Открыла ему Алла. Посреди комнаты, на пустом столе стояла распечатанная бутылка водки, два стакана, один пустой, в другом — на глоток. В маленькой лужице лежал орден. Генка, не мигая, смотрел на него. Глаза его слегка косили в разные стороны, на груди блестел пот.
— Выпить хочешь? — спросил он и стал наливать в тот стакан, где оставался глоток. — Если ты нас забыл, то мы сейчас тебе все напомним.
Он налил себе, поднял стакан и, прищурившись, посмотрел на его содержимое, потом медленно выпил, но закашлялся, долго дергался в конвульсиях, не отрывая ладони ото рта. Алла незаметно щипнула Шелестова и закатила глаза под потолок.
Через минуту Генка уснул, запрокинув голову назад и широко раскрыв рот. Руки лежали на бутылке, зажатой между ног.
— Давай перенесем его на диван, — сказала Алла.
Но Генка вдруг открыл глаза, поднял бутылку и плеснул в стакан. Выпил, перевернул стакан вверх дном и попытался поставить его себе на голову. Несколько капель водки сбежали по его щеке. Стакан упал на пол и разлетелся на кусочки. Генка цокнул языком и развел руками.
— Осуждаете? — спросил он и потянулся за вторым стаканом, но Алла метнулась к нему, схватила и поставила на книжный шкаф.
— Хватит! Всю посуду перебьешь! Иди спать.
Генка остановил свой плавающий взгляд на лице Шелестова.

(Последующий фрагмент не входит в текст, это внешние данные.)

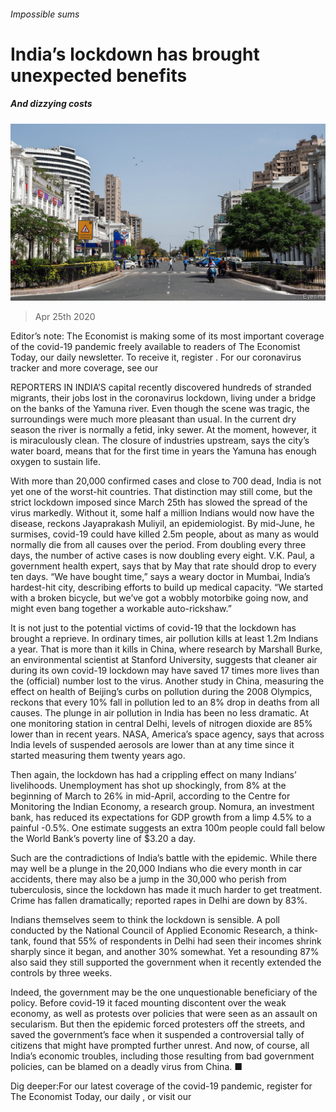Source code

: ###### Impossible sums

# India’s lockdown has brought unexpected benefits 

##### And dizzying costs 

![image](images/20200425_ASP503.jpg) 

> Apr 25th 2020 

Editor’s note: The Economist is making some of its most important coverage of the covid-19 pandemic freely available to readers of The Economist Today, our daily newsletter. To receive it, register . For our coronavirus tracker and more coverage, see our 

REPORTERS IN INDIA’S capital recently discovered hundreds of stranded migrants, their jobs lost in the coronavirus lockdown, living under a bridge on the banks of the Yamuna river. Even though the scene was tragic, the surroundings were much more pleasant than usual. In the current dry season the river is normally a fetid, inky sewer. At the moment, however, it is miraculously clean. The closure of industries upstream, says the city’s water board, means that for the first time in years the Yamuna has enough oxygen to sustain life.

With more than 20,000 confirmed cases and close to 700 dead, India is not yet one of the worst-hit countries. That distinction may still come, but the strict lockdown imposed since March 25th has slowed the spread of the virus markedly. Without it, some half a million Indians would now have the disease, reckons Jayaprakash Muliyil, an epidemiologist. By mid-June, he surmises, covid-19 could have killed 2.5m people, about as many as would normally die from all causes over the period. From doubling every three days, the number of active cases is now doubling every eight. V.K. Paul, a government health expert, says that by May that rate should drop to every ten days. “We have bought time,” says a weary doctor in Mumbai, India’s hardest-hit city, describing efforts to build up medical capacity. “We started with a broken bicycle, but we’ve got a wobbly motorbike going now, and might even bang together a workable auto-rickshaw.”


It is not just to the potential victims of covid-19 that the lockdown has brought a reprieve. In ordinary times, air pollution kills at least 1.2m Indians a year. That is more than it kills in China, where research by Marshall Burke, an environmental scientist at Stanford University, suggests that cleaner air during its own covid-19 lockdown may have saved 17 times more lives than the (official) number lost to the virus. Another study in China, measuring the effect on health of Beijing’s curbs on pollution during the 2008 Olympics, reckons that every 10% fall in pollution led to an 8% drop in deaths from all causes. The plunge in air pollution in India has been no less dramatic. At one monitoring station in central Delhi, levels of nitrogen dioxide are 85% lower than in recent years. NASA, America’s space agency, says that across India levels of suspended aerosols are lower than at any time since it started measuring them twenty years ago.

Then again, the lockdown has had a crippling effect on many Indians’ livelihoods. Unemployment has shot up shockingly, from 8% at the beginning of March to 26% in mid-April, according to the Centre for Monitoring the Indian Economy, a research group. Nomura, an investment bank, has reduced its expectations for GDP growth from a limp 4.5% to a painful -0.5%. One estimate suggests an extra 100m people could fall below the World Bank’s poverty line of $3.20 a day.

Such are the contradictions of India’s battle with the epidemic. While there may well be a plunge in the 20,000 Indians who die every month in car accidents, there may also be a jump in the 30,000 who perish from tuberculosis, since the lockdown has made it much harder to get treatment. Crime has fallen dramatically; reported rapes in Delhi are down by 83%.

Indians themselves seem to think the lockdown is sensible. A poll conducted by the National Council of Applied Economic Research, a think-tank, found that 55% of respondents in Delhi had seen their incomes shrink sharply since it began, and another 30% somewhat. Yet a resounding 87% also said they still supported the government when it recently extended the controls by three weeks.

Indeed, the government may be the one unquestionable beneficiary of the policy. Before covid-19 it faced mounting discontent over the weak economy, as well as protests over policies that were seen as an assault on secularism. But then the epidemic forced protesters off the streets, and saved the government’s face when it suspended a controversial tally of citizens that might have prompted further unrest. And now, of course, all India’s economic troubles, including those resulting from bad government policies, can be blamed on a deadly virus from China. ■

Dig deeper:For our latest coverage of the covid-19 pandemic, register for The Economist Today, our daily , or visit our 

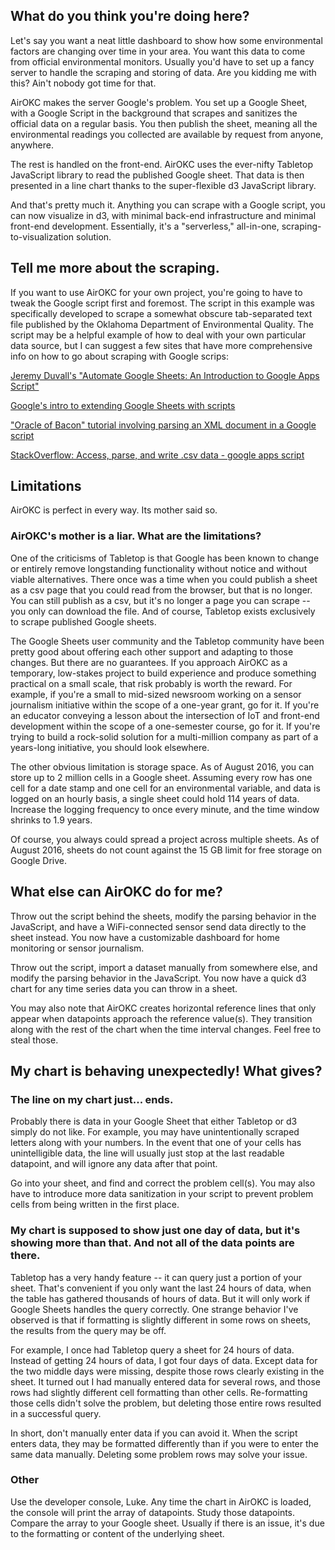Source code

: ## What do you think you're doing here?

Let's say you want a neat little dashboard to show how some environmental factors are changing over time in your area. You want this data to come from official environmental monitors. Usually you'd have to set up a fancy server to handle the scraping and storing of data. Are you kidding me with this? Ain't nobody got time for that.

AirOKC makes the server Google's problem. You set up a Google Sheet, with a Google Script in the background that scrapes and sanitizes the official data on a regular basis. You then publish the sheet, meaning all the environmental readings you collected are available by request from anyone, anywhere.

The rest is handled on the front-end. AirOKC uses the ever-nifty Tabletop JavaScript library to read the published Google sheet. That data is then presented in a line chart thanks to the super-flexible d3 JavaScript library.

And that's pretty much it. Anything you can scrape with a Google script, you can now visualize in d3, with minimal back-end infrastructure and minimal front-end development. Essentially, it's a "serverless," all-in-one, scraping-to-visualization solution.

## Tell me more about the scraping.

If you want to use AirOKC for your own project, you're going to have to tweak the Google script first and foremost. The script in this example was specifically developed to scrape a somewhat obscure tab-separated text file published by the Oklahoma Department of Environmental Quality. The script may be a helpful example of how to deal with your own particular data source, but I can suggest a few sites that have more comprehensive info on how to go about scraping with Google scrips:

[Jeremy Duvall's "Automate Google Sheets: An Introduction to Google Apps Script"](https://zapier.com/learn/google-sheets/google-apps-script-tutorial/)

[Google's intro to extending Google Sheets with scripts](https://developers.google.com/apps-script/guides/sheets)

["Oracle of Bacon" tutorial involving parsing an XML document in a Google script](https://developers.google.com/apps-script/articles/XML_tutorial)

[StackOverflow: Access, parse, and write .csv data - google apps script](http://stackoverflow.com/questions/18809593/access-parse-and-write-csv-data-google-apps-script)

## Limitations

AirOKC is perfect in every way. Its mother said so.

### AirOKC's mother is a liar. What are the limitations?

One of the criticisms of Tabletop is that Google has been known to change or entirely remove longstanding functionality without notice and without viable alternatives. There once was a time when you could publish a sheet as a csv page that you could read from the browser, but that is no longer. You can still publish as a csv, but it's no longer a page you can scrape -- you only can download the file. And of course, Tabletop exists exclusively to scrape published Google sheets.

The Google Sheets user community and the Tabletop community have been pretty good about offering each other support and adapting to those changes. But there are no guarantees. If you approach AirOKC as a temporary, low-stakes project to build experience and produce something practical on a small scale, that risk probably is worth the reward. For example, if you're a small to mid-sized newsroom working on a sensor journalism initiative within the scope of a one-year grant, go for it. If you're an educator conveying a lesson about the intersection of IoT and front-end development within the scope of a one-semester course, go for it. If you're trying to build a rock-solid solution for a multi-million company as part of a years-long initiative, you should look elsewhere.

The other obvious limitation is storage space. As of August 2016, you can store up to 2 million cells in a Google sheet. Assuming every row has one cell for a date stamp and one cell for an environmental variable, and data is logged on an hourly basis, a single sheet could hold 114 years of data. Increase the logging frequency to once every minute, and the time window shrinks to 1.9 years.

Of course, you always could spread a project across multiple sheets. As of August 2016, sheets do not count against the 15 GB limit for free storage on Google Drive.

## What else can AirOKC do for me?

Throw out the script behind the sheets, modify the parsing behavior in the JavaScript, and have a WiFi-connected sensor send data directly to the sheet instead. You now have a customizable dashboard for home monitoring or sensor journalism.

Throw out the script, import a dataset manually from somewhere else, and modify the parsing behavior in the JavaScript. You now have a quick d3 chart for any time series data you can throw in a sheet.

You may also note that AirOKC creates horizontal reference lines that only appear when datapoints approach the reference value(s). They transition along with the rest of the chart when the time interval changes. Feel free to steal those.

## My chart is behaving unexpectedly! What gives?

### The line on my chart just... ends.

Probably there is data in your Google Sheet that either Tabletop or d3 simply do not like. For example, you may have unintentionally scraped letters along with your numbers. In the event that one of your cells has unintelligible data, the line will usually just stop at the last readable datapoint, and will ignore any data after that point.

Go into your sheet, and find and correct the problem cell(s). You may also have to introduce more data sanitization in your script to prevent problem cells from being written in the first place.

### My chart is supposed to show just one day of data, but it's showing more than that. And not all of the data points are there.

Tabletop has a very handy feature -- it can query just a portion of your sheet. That's convenient if you only want the last 24 hours of data, when the table has gathered thousands of hours of data. But it will only work if Google Sheets handles the query correctly. One strange behavior I've observed is that if formatting is slightly different in some rows on sheets, the results from the query may be off.

For example, I once had Tabletop query a sheet for 24 hours of data. Instead of getting 24 hours of data, I got four days of data. Except data for the two middle days were missing, despite those rows clearly existing in the sheet. It turned out I had manually entered data for several rows, and those rows had slightly different cell formatting than other cells. Re-formatting those cells didn't solve the problem, but deleting those entire rows resulted in a successful query.

In short, don't manually enter data if you can avoid it. When the script enters data, they may be formatted differently than if you were to enter the same data manually. Deleting some problem rows may solve your issue.

### Other

Use the developer console, Luke. Any time the chart in AirOKC is loaded, the console will print the array of datapoints. Study those datapoints. Compare the array to your Google sheet. Usually if there is an issue, it's due to the formatting or content of the underlying sheet.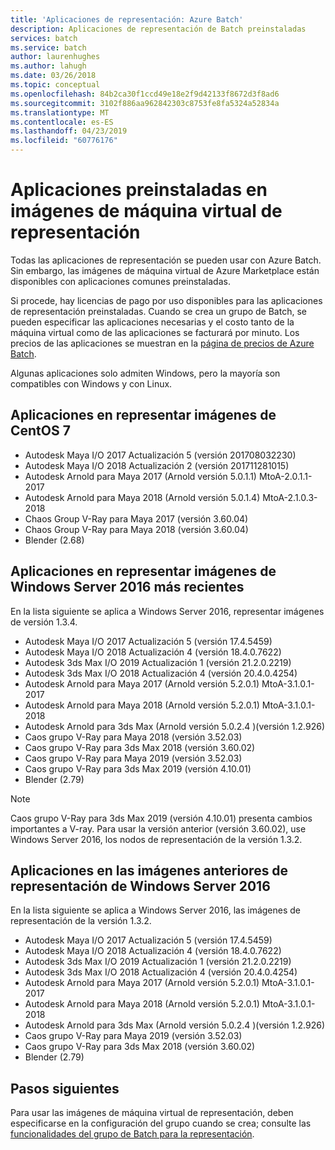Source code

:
 ```yaml
---
title: 'Aplicaciones de representación: Azure Batch'
description: Aplicaciones de representación de Batch preinstaladas
services: batch
ms.service: batch
author: laurenhughes
ms.author: lahugh
ms.date: 03/26/2018
ms.topic: conceptual
ms.openlocfilehash: 84b2ca30f1ccd49e18e2f9d42133f8672d3f8ad6
ms.sourcegitcommit: 3102f886aa962842303c8753fe8fa5324a52834a
ms.translationtype: MT
ms.contentlocale: es-ES
ms.lasthandoff: 04/23/2019
ms.locfileid: "60776176"
---
```

# <a name="pre-installed-applications-on-rendering-vm-images"></a>Aplicaciones preinstaladas en imágenes de máquina virtual de representación

Todas las aplicaciones de representación se pueden usar con Azure Batch. Sin embargo, las imágenes de máquina virtual de Azure Marketplace están disponibles con aplicaciones comunes preinstaladas.

Si procede, hay licencias de pago por uso disponibles para las aplicaciones de representación preinstaladas. Cuando se crea un grupo de Batch, se pueden especificar las aplicaciones necesarias y el costo tanto de la máquina virtual como de las aplicaciones se facturará por minuto. Los precios de las aplicaciones se muestran en la [página de precios de Azure Batch](https://azure.microsoft.com/pricing/details/batch/#graphic-rendering).

Algunas aplicaciones solo admiten Windows, pero la mayoría son compatibles con Windows y con Linux.

## <a name="applications-on-centos-7-rendering-images"></a>Aplicaciones en representar imágenes de CentOS 7

* Autodesk Maya I/O 2017 Actualización 5 (versión 201708032230)
* Autodesk Maya I/O 2018 Actualización 2 (versión 201711281015)
* Autodesk Arnold para Maya 2017 (Arnold versión 5.0.1.1) MtoA-2.0.1.1-2017
* Autodesk Arnold para Maya 2018 (Arnold versión 5.0.1.4) MtoA-2.1.0.3-2018
* Chaos Group V-Ray para Maya 2017 (versión 3.60.04)
* Chaos Group V-Ray para Maya 2018 (versión 3.60.04)
* Blender (2.68)

## <a name="applications-on-latest-windows-server-2016-rendering-images"></a>Aplicaciones en representar imágenes de Windows Server 2016 más recientes

En la lista siguiente se aplica a Windows Server 2016, representar imágenes de versión 1.3.4.

* Autodesk Maya I/O 2017 Actualización 5 (versión 17.4.5459)
* Autodesk Maya I/O 2018 Actualización 4 (versión 18.4.0.7622)
* Autodesk 3ds Max I/O 2019 Actualización 1 (versión 21.2.0.2219)
* Autodesk 3ds Max I/O 2018 Actualización 4 (versión 20.4.0.4254)
* Autodesk Arnold para Maya 2017 (Arnold versión 5.2.0.1) MtoA-3.1.0.1-2017
* Autodesk Arnold para Maya 2018 (Arnold versión 5.2.0.1) MtoA-3.1.0.1-2018
* Autodesk Arnold para 3ds Max (Arnold versión 5.0.2.4 )(versión 1.2.926)
* Caos grupo V-Ray para Maya 2018 (versión 3.52.03)
* Caos grupo V-Ray para 3ds Max 2018 (versión 3.60.02)
* Caos grupo V-Ray para Maya 2019 (versión 3.52.03)
* Caos grupo V-Ray para 3ds Max 2019 (versión 4.10.01)
* Blender (2.79)

> [!NOTE]
> Caos grupo V-Ray para 3ds Max 2019 (versión 4.10.01) presenta cambios importantes a V-ray. Para usar la versión anterior (versión 3.60.02), use Windows Server 2016, los nodos de representación de la versión 1.3.2.

## <a name="applications-on-previous-windows-server-2016-rendering-images"></a>Aplicaciones en las imágenes anteriores de representación de Windows Server 2016

En la lista siguiente se aplica a Windows Server 2016, las imágenes de representación de la versión 1.3.2.

* Autodesk Maya I/O 2017 Actualización 5 (versión 17.4.5459)
* Autodesk Maya I/O 2018 Actualización 4 (versión 18.4.0.7622)  
* Autodesk 3ds Max I/O 2019 Actualización 1 (versión 21.2.0.2219)
* Autodesk 3ds Max I/O 2018 Actualización 4 (versión 20.4.0.4254)
* Autodesk Arnold para Maya 2017 (Arnold versión 5.2.0.1) MtoA-3.1.0.1-2017
* Autodesk Arnold para Maya 2018 (Arnold versión 5.2.0.1) MtoA-3.1.0.1-2018
* Autodesk Arnold para 3ds Max (Arnold versión 5.0.2.4 )(versión 1.2.926)
* Caos grupo V-Ray para Maya 2019 (versión 3.52.03)
* Caos grupo V-Ray para 3ds Max 2018 (versión 3.60.02)
* Blender (2.79)

## <a name="next-steps"></a>Pasos siguientes

Para usar las imágenes de máquina virtual de representación, deben especificarse en la configuración del grupo cuando se crea; consulte las [funcionalidades del grupo de Batch para la representación](https://docs.microsoft.com/azure/batch/batch-rendering-functionality#batch-pools).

— Ну что? Что ты меня сверлишь своими буравчиками? Хочешь сказать, что все наши заслуги перед родиной и этот мой орден — дерьмо? Что мы воспринимаем Войну как фетиш и молимся на нее? Что государство откупилось от нас железными побрякушками, а мы, идиоты, нацепили их на себя и радуемся? Да? Это ты мне хочешь сказать? — Генка шарахнул кулаком по столу, но не сильно, бутылка устояла. Он поднес ее к губам, отпил, пролил на грудь, но вытираться не стал. — Но мы все, и ты тоже, боимся признаться в том, что у нас ничего не осталось в доказательство своего мужества и верности, кроме этих орденов. И мы храним их, как святыни, потому что это последнее, что еще вынуждает людей уважать нас за прошлое, и объединяет нас, всеми отвергнутых. И ты молишься на свой орден, потому что в этой стране больше ничем не докажешь, что еще не подлец, не трус и не свинья. И мечтаешь, чтобы вернулось наше время, чтобы опять свистели пули, гремели взрывы, и уши закладывало от лязга гусениц и воплей раненых… Правильно я говорю, Шелестов? Народец трезвеет. Время — такая славненькая водичка, что все отмоет, и станет видна истина. И нас поднимут на щит! Вот увидишь — обязательно поднимут! И мы возьмем в руки автоматы, и сядем на броню. А потом спросим у каждого: что ты сделал, чтобы помочь нам выжить в этом проклятом мире? Почему ты плевал в нас вместе с вонючими пацификами? И аз воздастся…
Он вдруг зарыдал, упал головой на стол, Алла подскочила к нему, присела возле его ног, стала гладить его колени и что-то бормотать успокоительное. Повернулась к Шелестову, махнула рукой, мол, иди уж.
Глава 21
Двое насаживали дверь на петли, а третий подправлял ее топором. Дверь была металлическая, выкрашенная в грязно-коричневый цвет. Парни кряхтели, ругались друг на друга, толкали дверь плечами, били по ней кулаками до тех пор, пока она не села на петли.